§ PASSAGE SHOWN
- Opening Delimiter -

TORONTO - Hedgehogs, prairie dogs, non-human primates and alpacas shouldn't be making rounds in hospitals and long-term care facilities, according to new infection control advice for popular animal visitation programs.

Therapy animals shouldn't be permitted access to patients' bathrooms, where they could pick up bugs like Clostridium difficile by licking surfaces or drinking from toilet bowls. And animals at high risk of carrying salmonella - turtles and dogs fed a raw food diet - should be barred from participating in animal therapy programs, the guidelines say.

The lengthy list of recommendations, recently published in the American Journal of Infection Control, was the product of a consensus conference held in Toronto in January 2007.

The conference, which drew in animal and human health experts, therapy animal program operators and infection control specialists, was sponsored by the Public Health Agency of Canada and the University of Guelph's Centre for Public Health and Zoonoses. (Zoonoses are the diseases that move back and forth between two-and four-legged animals.)

- Closing Delimiter -

(Stored items)

- Opening Delimiter -

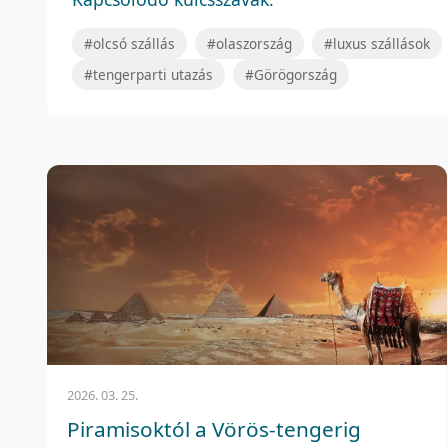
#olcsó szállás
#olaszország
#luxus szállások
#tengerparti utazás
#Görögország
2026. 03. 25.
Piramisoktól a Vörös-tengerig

- Closing Delimiter -

§ TASKS AND EXERCISES
A - Name every animal that the therapy animal article says should not make rounds in hospitals and long-term care facilities.
B - According to the therapy animal article, which organizations sponsored the consensus conference held in Toronto?

§ TASK RESPONSES
A - Hedgehogs, prairie dogs, non-human primates, and alpacas.

B - The Public Health Agency of Canada and the University of Guelph's Centre for Public Health and Zoonoses.